Things are much harder if you want to run a test on a desktop application:
- There are no off-the-shelf tools to help.
- Changes are installed by the user, not deployed by the development team. This means you’re reliant on either existing users upgrading their software or new users installing it for the first time for your changes to become public.
- Users don’t expect their software to change without first installing a new version. Users also have to be given a reason to upgrade without jeopardising the test. Once the test has finished you can’t just switch everyone over to the winning design without another update.
- Users are more sensitive about data being sent back from desktop applications than websites. You therefore have to ask their permission first, and this reduces your sample sizes.
- The types of conversion being optimized for are often harder to affect. There’s a big difference between optimizing a sign up form and changing the functionality of an application.

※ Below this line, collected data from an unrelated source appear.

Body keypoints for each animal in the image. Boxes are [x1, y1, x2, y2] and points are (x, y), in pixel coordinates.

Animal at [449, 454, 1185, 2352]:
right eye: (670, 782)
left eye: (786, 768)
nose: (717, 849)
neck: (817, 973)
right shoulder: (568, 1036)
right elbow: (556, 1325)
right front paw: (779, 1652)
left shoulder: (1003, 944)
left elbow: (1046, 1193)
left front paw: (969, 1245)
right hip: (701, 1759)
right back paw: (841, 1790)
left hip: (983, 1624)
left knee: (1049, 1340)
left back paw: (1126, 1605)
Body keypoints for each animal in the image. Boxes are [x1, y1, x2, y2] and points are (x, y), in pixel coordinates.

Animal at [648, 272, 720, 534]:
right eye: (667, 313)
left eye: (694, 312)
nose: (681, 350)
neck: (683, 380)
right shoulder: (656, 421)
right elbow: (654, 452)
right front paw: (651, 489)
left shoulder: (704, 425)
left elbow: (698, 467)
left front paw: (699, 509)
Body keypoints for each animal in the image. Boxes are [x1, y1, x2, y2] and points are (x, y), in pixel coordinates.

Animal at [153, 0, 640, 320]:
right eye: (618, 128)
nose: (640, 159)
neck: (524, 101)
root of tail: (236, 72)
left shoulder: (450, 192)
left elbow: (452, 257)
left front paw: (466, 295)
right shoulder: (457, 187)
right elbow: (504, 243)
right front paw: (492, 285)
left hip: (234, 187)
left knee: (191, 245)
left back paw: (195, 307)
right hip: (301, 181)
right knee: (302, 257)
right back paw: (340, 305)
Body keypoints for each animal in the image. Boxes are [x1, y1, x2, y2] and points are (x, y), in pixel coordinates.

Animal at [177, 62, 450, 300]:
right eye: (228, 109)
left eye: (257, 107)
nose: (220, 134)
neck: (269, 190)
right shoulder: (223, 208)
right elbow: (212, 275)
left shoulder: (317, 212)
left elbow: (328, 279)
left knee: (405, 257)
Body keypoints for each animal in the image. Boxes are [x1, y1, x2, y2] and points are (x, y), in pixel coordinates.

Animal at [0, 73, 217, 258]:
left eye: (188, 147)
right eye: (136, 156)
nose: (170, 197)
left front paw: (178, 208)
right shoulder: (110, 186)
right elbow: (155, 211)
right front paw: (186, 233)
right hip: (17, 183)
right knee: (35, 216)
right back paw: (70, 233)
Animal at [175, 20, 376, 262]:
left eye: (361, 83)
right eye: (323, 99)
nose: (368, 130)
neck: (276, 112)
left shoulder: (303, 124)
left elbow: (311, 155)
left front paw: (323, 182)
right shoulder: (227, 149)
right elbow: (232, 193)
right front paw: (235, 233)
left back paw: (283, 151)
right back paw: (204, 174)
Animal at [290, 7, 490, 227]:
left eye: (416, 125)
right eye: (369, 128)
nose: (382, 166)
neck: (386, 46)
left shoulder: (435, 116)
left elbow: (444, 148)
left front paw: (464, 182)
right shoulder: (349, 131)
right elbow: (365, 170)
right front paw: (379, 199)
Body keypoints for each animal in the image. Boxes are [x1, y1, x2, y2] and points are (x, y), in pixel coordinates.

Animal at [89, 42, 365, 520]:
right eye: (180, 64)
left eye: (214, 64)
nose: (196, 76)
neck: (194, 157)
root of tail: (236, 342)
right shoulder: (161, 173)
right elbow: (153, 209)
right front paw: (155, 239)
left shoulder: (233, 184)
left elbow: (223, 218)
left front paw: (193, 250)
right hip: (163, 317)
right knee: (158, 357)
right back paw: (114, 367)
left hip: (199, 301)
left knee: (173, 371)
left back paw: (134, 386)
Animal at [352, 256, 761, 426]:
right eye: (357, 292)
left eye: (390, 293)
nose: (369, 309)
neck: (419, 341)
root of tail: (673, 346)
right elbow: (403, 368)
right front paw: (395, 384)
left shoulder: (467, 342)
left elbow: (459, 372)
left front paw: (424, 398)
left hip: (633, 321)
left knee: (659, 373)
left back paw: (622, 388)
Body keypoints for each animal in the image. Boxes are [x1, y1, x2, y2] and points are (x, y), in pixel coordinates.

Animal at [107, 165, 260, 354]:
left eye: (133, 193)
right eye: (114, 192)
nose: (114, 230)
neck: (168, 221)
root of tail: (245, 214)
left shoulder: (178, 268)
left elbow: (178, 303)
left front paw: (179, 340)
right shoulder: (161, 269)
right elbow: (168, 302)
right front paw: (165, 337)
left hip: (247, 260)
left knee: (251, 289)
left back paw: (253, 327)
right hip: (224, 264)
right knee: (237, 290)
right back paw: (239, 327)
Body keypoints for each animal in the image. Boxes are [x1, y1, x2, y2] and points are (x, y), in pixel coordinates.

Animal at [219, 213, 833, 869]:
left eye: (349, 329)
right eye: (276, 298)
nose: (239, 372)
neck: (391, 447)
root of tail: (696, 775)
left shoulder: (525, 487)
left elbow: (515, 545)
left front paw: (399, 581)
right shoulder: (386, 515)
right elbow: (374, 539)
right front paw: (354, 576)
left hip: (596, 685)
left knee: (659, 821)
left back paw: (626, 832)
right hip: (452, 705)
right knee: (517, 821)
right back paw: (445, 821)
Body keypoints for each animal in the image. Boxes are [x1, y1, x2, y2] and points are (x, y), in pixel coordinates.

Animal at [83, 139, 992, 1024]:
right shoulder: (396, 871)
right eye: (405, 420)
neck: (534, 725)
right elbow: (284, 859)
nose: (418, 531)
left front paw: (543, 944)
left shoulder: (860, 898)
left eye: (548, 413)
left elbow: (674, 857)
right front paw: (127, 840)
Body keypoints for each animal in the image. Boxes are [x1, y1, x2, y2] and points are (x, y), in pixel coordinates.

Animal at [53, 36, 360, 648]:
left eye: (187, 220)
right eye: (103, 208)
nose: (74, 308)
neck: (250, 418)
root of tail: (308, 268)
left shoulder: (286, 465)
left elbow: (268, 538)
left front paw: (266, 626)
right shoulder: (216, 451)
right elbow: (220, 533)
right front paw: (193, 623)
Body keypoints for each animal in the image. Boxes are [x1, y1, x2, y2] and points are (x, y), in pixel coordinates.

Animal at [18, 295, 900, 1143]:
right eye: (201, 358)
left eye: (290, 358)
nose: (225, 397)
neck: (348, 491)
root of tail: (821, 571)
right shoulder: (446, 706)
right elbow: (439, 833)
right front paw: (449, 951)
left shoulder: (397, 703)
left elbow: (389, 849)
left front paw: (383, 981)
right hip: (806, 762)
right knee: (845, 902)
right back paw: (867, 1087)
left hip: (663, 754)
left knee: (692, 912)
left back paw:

- Data volumes tend to be smaller. Once a user has downloaded and installed your application they’re already quite far down your conversion funnel so tests will take longer to run.
However, A/B testing desktop applications is still possible! We recently ran a month long test on one of our .NET Profiling tools. The test itself was a failure, our new design was not an improvement, but we were able to establish a procedure for running experiments that worked.
- To avoid changing the application under our user’s feet we decided to only show the test to new users and did not upgrade existing ones. This made particular sense in our experiment as we were trying to optimize the experience for new users.
- To show our users different versions of the application we chose to keep a single build rather than a separate one for each test. This reduced our build overhead, kept things more maintainable and meant that if necessary our support team could help users switch versions. Our download server tagged each installer with a random number and during installation this added an item to the registry telling the application to show either version A or B.
- To track events were able to use our existing feature usage reporting. All we needed to do was decided exactly what we wanted to track. This gave us the raw numbers we needed that we could then perform significance calculations with.
- To save time, as our changes were only minor, we chose not to update any documentation or screenshots.
- To overcome any data privacy concerns we explicitly asking the user’s permission to send back usage data.
The only major problem we were unable to resolve was the low volume of data we were able to collect. Only around 12% of users opted to send back feature usage data, resulting in only 5 new users per bucket per day. This meant that in order to see significant improvements in a reasonable amount of time our new design would have to be substantially better.
Of course, this problem isn’t unique to desktop applications, and the remedy is fairly simple. Either run your test for longer, get more users to opt-in, or make bigger changes. If you’re application is anything like ours don’t expect to test every little detail – save A/B testing for dramatic design changes.